In a series of discussions moderated by Betsy Corcoran of Edsurge, entrepreneurs and other education stakeholders tackled both the problems and opportunities in K12 learning. Their discussion centered around two central questions and were asked to share out initial answers, partially listed below.
- What excites you about the potential for learning technology? Differentiated learning, immediate feedback, less expensive education, increased access, greater scale, more productivity, learning outside of class
- What concerns or worries you about the growing role of edtech in learning? Real world soft skills get left behind, the achievement gap widening, education = IT, inadequate vetting of tools, parents don’t buy in, data ownership issues, professional development difficulties
After this initial discussion, guests Kalimah Priforce and Tom Vander Ark weighed in on the past and future of technology in education. In the context of history, Vander Ark points out humans have learned on types of paper for thousands of years and are just now starting to leverage new technologies. Priforce responded there’s another side to that history as well: for thousands of years it was illegal for many to pursue learning for political, economic, or racial reasons.
When asked what magical change they would like to see, Vander Ark focused on practical improvements, calling for better tools and technology for the classroom, specifically for improved learning platforms. Priforce chimed in asking for more thinking around inclusion, to change the language around concepts like “financial literacy” and rather encourage “financial inclusion” where all students are invited into the system.
At the end of the session, participants were invited to throw post-it solutions on the wall – both for how they would amplify the exciting aspects and create tools to alleviate the fears and concerns. They were prompted to come up with two types of solutions for each: one that has 10 million dollars, and one that can use magic.

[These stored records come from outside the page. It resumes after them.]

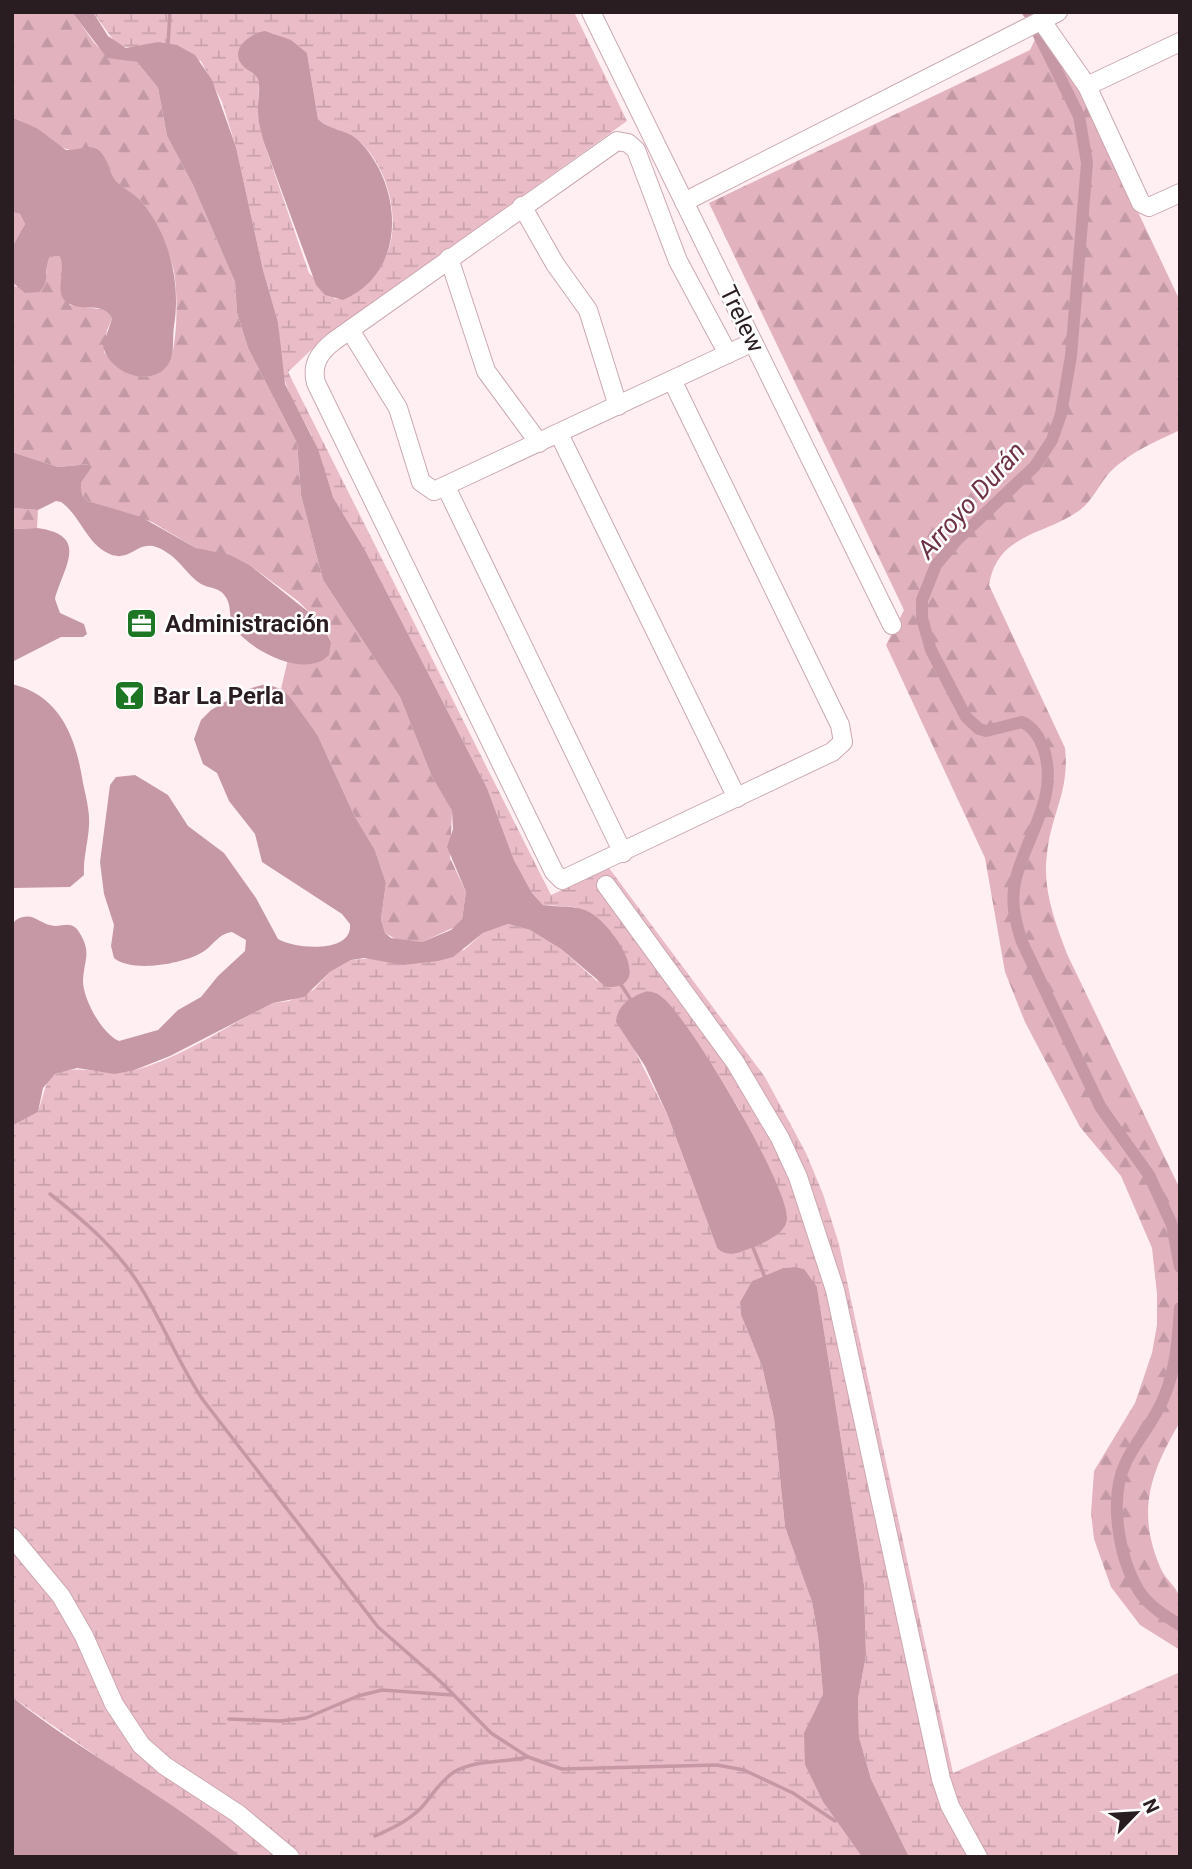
<svg xmlns="http://www.w3.org/2000/svg" width="1192" height="1869" viewBox="0 0 1192 1869" font-family="Roboto,sans-serif">
	<style>
		.forest { fill: url(#forest-firs) }
		.wetland { fill: url(#wetland-marsh); fill-rule: evenodd }
		.water { fill: #c698a5 }
		.lines { fill: none; stroke-linecap: round; stroke-linejoin: round }
		.stream { stroke: #c698a5; stroke-width: 3.5 }
		.canal { stroke: #c698a5; stroke-width: 12 }
		.minor-casing { stroke: #cca8b1; stroke-width: 20 }
		.minor { stroke: #fff; stroke-width: 18 }
		.labels { text-anchor: middle; dominant-baseline: central; stroke-width: 5; stroke-linejoin: round; paint-order: stroke }
		.street-label { font-size: 24px; fill: #2a1d21; stroke: #fff }
		.poi-label { font-size: 24px; font-weight: bold; fill: #2a1d21; stroke: #fff; text-anchor: start }
		.water-label { font-size: 26px; font-style: italic; fill: #6c3145; stroke: #fff }
	</style>
	<defs>
		<pattern id="forest-firs" width="22" height="20" patternUnits="userSpaceOnUse" patternTransform="scale(1.75)"><rect width="22" height="20" fill="#e2b2bf"/><path d="M5 1l3.5 6h-7zM16 11l3.5 6h-7z" fill="#c299a4"/></pattern>
		<pattern id="wetland-marsh" width="20" height="14" patternUnits="userSpaceOnUse" patternTransform="scale(1.75)"><rect width="20" height="14" fill="#eabcc8"/><path d="M1 5h8M5 5V1M11 12h8M15 12V8" fill="none" stroke="#c9a1ac"/></pattern>
	</defs>
	<rect width="100%" height="100%" fill="#ffeff3"/>
	<g class="forest">
		<path d="M12 12H72C98 45 93 54 137 62L158 88 167 136 193 185 235 282 237 313 248 348 297 443 301 495 323 580 400 697 432 777 452 811 450 858 466 892 462 919 457 926 422 942 399 941 385 933 381 919 386 883 375 850 354 815 318 736 281 689 288 659 303 664 331 642 326 629 298 601 251 566 196 548 152 522 88 501 82 495 81 483 92 467 90 464 58 467 12 452V282L16 287 47 274V263L51 256H59L63 265 61 286 70 305 107 310 112 319 107 330 104 352C121 375 156 391 171 357 178 338 178 286 173 267 166 245 156 217 140 200 133 193 122 189 115 180 111 174 110 167 105 161 94 147 73 154 62 147 45 138 31 124 12 117Z"/>
		<path d="M1038 33 1080 89 1180 301V430C1155 442 1130 452 1110 472 1099 484 1094 499 1080 510 1045 536 998 532 989 585L1065 748C1070 791 1051 814 1047 854 1042 888 1055 922 1067 954L1180 1189V1422C1150 1473 1136 1512 1161 1569 1165 1579 1176 1586 1179 1596 1185 1609 1180 1635 1180 1650L1140 1625 1111 1587 1094 1539 1091 1513 1094 1471 1135 1403 1152 1353 1157 1325V1294L1152 1248 1121 1176 1080 1127 1025 1022 1005 972 985 858 886 645 904 610 709 203 1030 50Z"/>
		<path d="M12 212 20 214 25 224 12 247Z"/>
		<path d="M12 508 38 510 37 528 12 529Z"/>
	</g>
	<path class="wetland" d="M93 12H574L627 121 327 335 288 372 551 895 609 868 765 1077 806 1153 823 1194 839 1244 953 1773 1180 1672V1857H909L871 1779 859 1737 858 1699 866 1655 864 1585 817 1287 795 1267 783 1268 752 1281 740 1302 741 1315 762 1366 774 1418 785 1527 812 1602 818 1636 823 1694 811 1719 805 1765 823 1802 862 1857H241L12 1697V1126L38 1112 48 1079C75 1059 101 1078 131 1071 181 1059 227 1025 273 1003L289 1001 313 990 330 972 351 960 464 950 483 933 508 924 530 930 561 949 598 982 576 907 543 905 532 893 514 860 487 788 365 550 333 497 311 434 290 395 282 373 278 322 263 270 236 147 222 102 201 61 149 44 135 49 117 45ZM272 33 307 53 318 119C330 130 348 131 360 142 392 171 406 237 377 270 364 284 355 300 335 299L309 273 263 140 258 116 259 83 256 76 242 65ZM647 991 662 997 671 1007 716 1071 739 1109 785 1207 787 1219C763 1242 751 1257 717 1248L668 1116 634 1049 631 998Z"/>
	<g class="water">
		<path d="M72 12H93L108 36 126 48 158 42 177 45 195 55 212 80 236 147 263 270 278 322 285 384 318 449 333 497 365 550 487 788 514 860 532 893 543 905C560 908 576 904 591 913 611 924 658 989 606 987L561 949 530 930 508 924 483 933 453 957 438 961 403 965 364 958 351 960 330 972 304 997 273 1003 170 1056 132 1071 114 1074 77 1068 55 1074 43 1088 38 1112 12 1126V924L16 920C33 910 39 925 55 926 64 926 69 922 77 929 93 952 84 958 83 981 83 999 102 1034 119 1041L158 1030 178 1010 201 997 218 976 245 951 246 940 232 932C217 934 213 947 201 953 182 964 132 973 114 958L111 946 114 925 104 894 100 862 110 785 116 777 135 775 168 795 188 826 224 853 256 898 278 939C294 949 353 954 350 924L342 914 262 862 255 834 229 801 217 773 203 764 194 739 201 720 211 710 248 689 266 684 281 689 290 697 318 736 354 815 375 850 386 883 381 919 385 933 391 938 422 942 451 930 462 919 466 892 447 847 453 829 452 811 432 777 400 697 323 580 301 495 297 443 248 348 237 313 235 282 193 185 167 136 158 88 137 62 107 58Z"/>
		<path d="M265 31 291 40 307 53 318 119C330 131 348 129 360 142 403 187 408 272 343 300L325 295 316 285 263 140C261 131 258 122 258 113 257 102 261 90 258 80 255 72 247 71 242 65 229 48 251 33 265 31Z"/>
		<path d="M12 117 38 129 66 150C76 151 88 144 97 149 107 155 109 172 116 181 123 189 134 193 141 201 170 235 181 284 174 326 172 338 175 353 169 363 152 391 107 372 103 345L112 319C104 300 83 313 68 303 52 293 68 270 59 256H51C42 267 52 281 39 292L25 293 12 282V247L25 224 20 214 12 212Z"/>
		<path d="M12 452 58 467 90 464 92 467 81 483 82 495 88 501 141 517 196 548 230 555 251 566 321 622 331 642 329 655C307 679 253 652 236 630 227 620 233 606 225 596 219 587 210 589 201 584 188 576 180 560 166 552 139 534 134 562 112 555 87 546 81 516 61 502L56 501 38 510 12 508Z"/>
		<path d="M37 528C91 535 63 568 55 599L60 613 84 624 87 634 83 637H61L12 662V529Z"/>
		<path d="M12 684C61 696 76 738 83 783 86 797 90 812 89 826 88 843 83 859 84 875L70 887 12 888Z"/>
		<path d="M647 991C653 992 657 993 662 997 689 1018 789 1186 787 1219 786 1234 763 1243 751 1248 738 1253 728 1258 717 1248L668 1116 645 1066 616 1022C617 1005 632 996 647 991Z"/>
		<path d="M795 1267 804 1269 817 1287 864 1585 866 1655 858 1699 859 1737 871 1779 909 1857H862L823 1802 805 1765 804 1733 823 1694 818 1636 812 1602 785 1527 774 1418 762 1366 741 1315 740 1302 752 1281 783 1268Z"/>
		<path d="M12 1697C85 1755 170 1797 241 1857H12Z"/>
	</g>
	<g class="lines">
		<g class="stream">
			<path d="M168 45 170 12"/>
			<path d="M618 980 631 1000"/>
			<path d="M50 1194C87 1223 123 1254 146 1296 166 1331 181 1367 203 1400L378 1627 442 1683 491 1733 528 1757 562 1769 717 1765 744 1770 793 1793 835 1821"/>
			<path d="M752 1245 766 1280"/>
			<path d="M229 1719 280 1721 306 1718 358 1696 382 1690 452 1695"/>
			<path d="M375 1836C391 1829 408 1821 421 1808 432 1796 440 1781 454 1772 476 1759 504 1763 528 1757"/>
		</g>
		<g class="canal">
			<path d="M1028 12 1029 13"/>
			<path d="M1038 33 1079 116 1087 163 1071 356 1061 414 1052 440 1035 466 957 540 936 565 922 600V618L931 650 966 717 979 729 986 731 1022 722C1033 727 1040 738 1044 750 1059 797 1027 835 1016 878 1010 900 1015 921 1022 942L1101 1108 1149 1175 1172 1225 1180 1267"/>
			<path d="M1180 1308C1178 1338 1176 1369 1164 1397 1155 1421 1137 1439 1126 1462 1108 1498 1119 1558 1139 1591 1149 1606 1165 1616 1180 1625"/>
		</g>
		<defs>
			<g id="minor">
				<path d="M591 12 892 625"/>
				<path d="M1041 20 1087 86 1141 203 1149 207 1180 193"/>
				<path d="M1087 86 1180 42"/>
				<path d="M684 202 1058 12"/>
				<path d="M522 206 555 264 588 310 618 406"/>
				<path d="M449 258 486 371 539 443"/>
				<path d="M350 330 398 408 421 482 434 491 753 342"/>
				<path d="M672 380 840 725 843 742 832 752 562 880 554 872 316 383C311 364 320 352 334 341L617 141 628 143 636 150 678 261 728 354"/>
				<path d="M559 434 737 798"/>
				<path d="M446 487 623 853"/>
				<path d="M606 885 735 1062 780 1138 798 1177 835 1290 941 1779 950 1806 978 1857"/>
				<path d="M12 1537 61 1596 84 1636 114 1704 141 1745 165 1766 237 1813 290 1857"/>
			</g>
		</defs>
		<use href="#minor" class="minor-casing"/>
		<use href="#minor" class="minor"/>
	</g>
	<defs>
		<symbol id="office-square" viewBox="-11 -11 22 22"><rect x="-9" y="-9" width="18" height="18" rx="4" fill="#1d7623" stroke="#fff"/><path d="M-6-3h4V-5.5h4V-3h4V5H-6ZM-1-4.5V-3h2v-1.5ZM-6 0V1H6V0Z" fill="#fff"/></symbol>
		<symbol id="bar-square" viewBox="-11 -11 22 22"><rect x="-9" y="-9" width="18" height="18" rx="4" fill="#1d7623" stroke="#fff"/><path d="M-6-5H6L.8 .8V4.5H3.5V6h-7V4.5H-.8V.8Z" fill="#fff"/></symbol>
	</defs>
	<g fill-rule="evenodd">
		<use href="#office-square" x="124" y="606" width="35" height="35"/>
		<use href="#bar-square" x="112" y="678" width="35" height="35"/>
	</g>
	<g class="labels">
		<g class="street-label">
			<text transform="translate(742 319) rotate(64)">Trelew</text>
		</g>
		<g class="poi-label">
			<text x="165" y="624">Administración</text>
			<text x="153" y="696">Bar La Perla</text>
		</g>
		<g class="water-label">
			<text transform="translate(971 500) rotate(-48)">Arroyo Durán</text>
		</g>
	</g>
	<rect width="1192" height="1869" fill="none" stroke="#2a1d21" stroke-width="28"/>
	<g transform="translate(1136 1813) rotate(65)" stroke="#ffffff" stroke-width="5" paint-order="stroke">
	<path d="M0-5L12 26L0 18L-12 26Z" fill="#2a1d21"/>
	<text y="-10" font-size="19" font-weight="bold" text-anchor="middle" fill="#2a1d21">N</text>
	</g>
</svg>
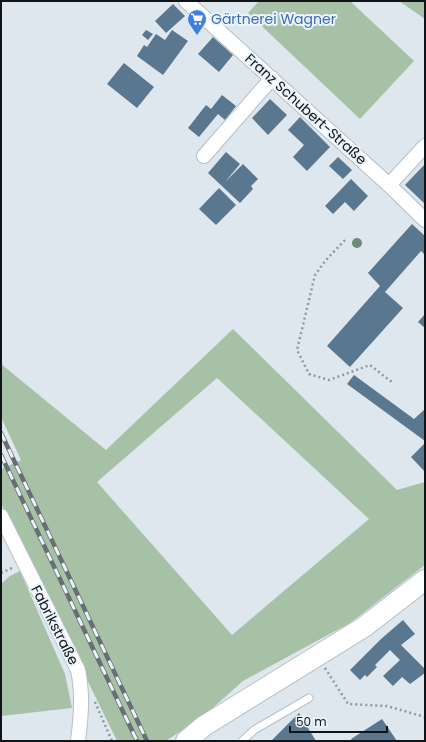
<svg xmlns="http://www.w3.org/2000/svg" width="426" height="742" font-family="Poppins,sans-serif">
<rect width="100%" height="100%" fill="#dee7ee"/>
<path fill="#a7c1a7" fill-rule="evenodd" d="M259,1H350L414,61L360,119L248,13Z
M399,1H425V19Z
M233,329L397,490L425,482V565L350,623L243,681L207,713L166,741H117L1,503V469L21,460L1,417V364L106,450ZM217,378L369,519L232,635L97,482Z
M20,571L65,674L72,708L1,716V584L10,576Z"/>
<path fill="#59788f" d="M173,4L185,16L166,33L155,21Z
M146,30L153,34L148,40L142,35Z
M172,30L188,41L163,75L137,56L144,45L147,47L156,34L165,40Z
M213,37L233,55L219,72L198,54Z
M124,63L154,87L137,108L107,84Z
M222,95L236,106L225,120L218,114L199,137L188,128L206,105L211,109Z
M270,99L287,115L268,135L252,118Z
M300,117L330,147L307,171L293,157L304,145L288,130Z
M226,152L240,164L225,182L243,164L258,179L251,186L253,189L240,203L208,173Z
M338,157L352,170L343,179L329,166Z
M425,164V204L405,185Z
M351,179L368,196L354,211L345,202L333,214L325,206Z
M219,188L236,205L216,225L199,209Z
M412,224L425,236V255L421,251L385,292L403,308L350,367L327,346L380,286L368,273Z
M425,314V328L418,322Z
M354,375L414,419L425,409V441L347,384Z
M425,443V472L411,457Z
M403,620L415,634L401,645L425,669V673L410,684L402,677L393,686L383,676L400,660L390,650L375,665L377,667L367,677L365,675L360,680L350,670L381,639Z
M299,713L316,741H271Z
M382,719L397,741H352L351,739Z"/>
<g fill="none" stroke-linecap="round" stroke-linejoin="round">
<defs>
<path id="service" d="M242,741L254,730L309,698"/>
<path id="minor" d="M186,1L389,185L425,220
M204,156L272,78
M389,185L425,146
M1,516L78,670C83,694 81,717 78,741"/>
<path id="secondary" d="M186,741L204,726L364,627L425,580"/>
</defs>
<use href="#service" stroke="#b6bfc6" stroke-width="9"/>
<use href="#minor" stroke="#b6bfc6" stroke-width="16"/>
<use href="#secondary" stroke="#b6bfc6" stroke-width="22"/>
<path stroke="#91989e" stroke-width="2.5" stroke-dasharray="2 3" stroke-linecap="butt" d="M345,240L326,260L315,275L297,350L309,374L329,380L370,365L393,383
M1,573L14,567
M325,668L348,704L387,706L425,717
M95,702L112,741"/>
<use href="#service" stroke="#fff" stroke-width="7"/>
<use href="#minor" stroke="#fff" stroke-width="14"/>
<use href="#secondary" stroke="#fff" stroke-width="20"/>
<defs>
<path id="rail" d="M1,433L147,741
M1,455L137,741"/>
</defs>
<use href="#rail" stroke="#696e73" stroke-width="4.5"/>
<use href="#rail" stroke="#ebf4fb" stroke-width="3" stroke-dasharray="9" stroke-linecap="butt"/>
</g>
<circle fill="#6d8a77" cx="357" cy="243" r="5"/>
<defs>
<symbol id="supermarket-pin" viewBox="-11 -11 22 30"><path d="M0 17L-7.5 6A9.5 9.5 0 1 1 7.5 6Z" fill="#3f7fe0" stroke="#ebf4fb"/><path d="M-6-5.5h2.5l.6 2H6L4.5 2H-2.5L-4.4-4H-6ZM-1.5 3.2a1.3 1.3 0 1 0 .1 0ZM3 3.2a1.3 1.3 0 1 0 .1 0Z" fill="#fff"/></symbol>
</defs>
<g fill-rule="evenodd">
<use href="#supermarket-pin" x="186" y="8" width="22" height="30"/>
</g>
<g text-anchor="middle" stroke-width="4" stroke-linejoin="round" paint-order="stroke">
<g font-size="14" fill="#366cbe" stroke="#ebf4fb" text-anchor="start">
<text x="211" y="24">Gärtnerei Wagner</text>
</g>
<g font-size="14" fill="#111417" stroke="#ebf4fb">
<text transform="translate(306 109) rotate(42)" y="5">Franz Schubert-Straße</text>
<text transform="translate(55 625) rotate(63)" y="5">Fabrikstraße</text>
</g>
</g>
<rect width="426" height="742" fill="none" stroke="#111417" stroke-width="4"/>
<path d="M290 726v6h97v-6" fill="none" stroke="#111417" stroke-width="2"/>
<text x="296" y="726" font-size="12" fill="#111417" stroke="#ebf4fb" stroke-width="3" paint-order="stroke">50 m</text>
</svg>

Photos of the mindstorm are below. Solutions include skill based professional development, mastery based learning tools, justice innovation labs, and (on the fuzzier magic side) alleviating violence, pain, fear, and poverty.
With 10 million dollars
With 10 million dollars
In the words of Kalimah Priforce, “social entrepreneurs are really justice entrepreneurs working to change paradigms.” Innovation is alive and well in education – can’t wait to see what happens in the next year.